Before he became a patriarch, and after his return from exile, Photios was a professor of philosophy and dialectics at the university at the Magnaura Palace. He was a young man at the time of his first appointment; this we surmise from the writings of some critics on the young teacher.22 Frequently a group of students awaited the teacher's return from his state duties, and Photios looked forward to that pleasant moment with anticipation.23 He exerted great influence over his young disciples and his aim in educating them was always, as it had been for Origen, to guide their minds towards religious reverence.
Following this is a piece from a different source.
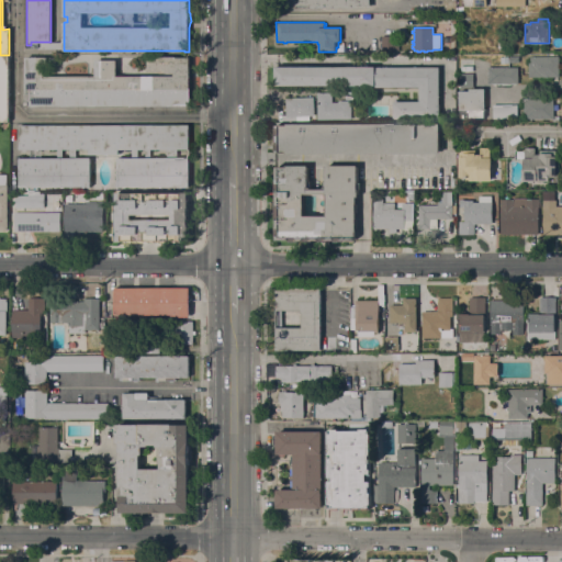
[(382,36),(394,36),(394,43),(398,43),(398,49),(382,51),(382,36)]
Many of the lectures which he delivered during this period have survived.24 In the same period, Photios continued the literary correspondence from which many letters survive. The topics he covered were as diverse as their recipients: To a historian he wrote "About Roman Titles";25 to scientists "About Medical Matters" and 'What is Called a Magnet", 26 to Leo the Philosopher, when he was head of the Magnaura University, Photios wrote a letter "On the Verb 'to be.' "27
In ninth-century Byzantium, Aristotelian logic and the Aristotelian method of research were the only accepted scientific ways. Regarding his philosophical preferences, Photios is considered an "avowed Aristotelian," but Plato was no stranger to him. He wrote on the Categories of Aristotle, 28 and while he disagreed with Plato's Republic,29 he absorbed his ideas about images.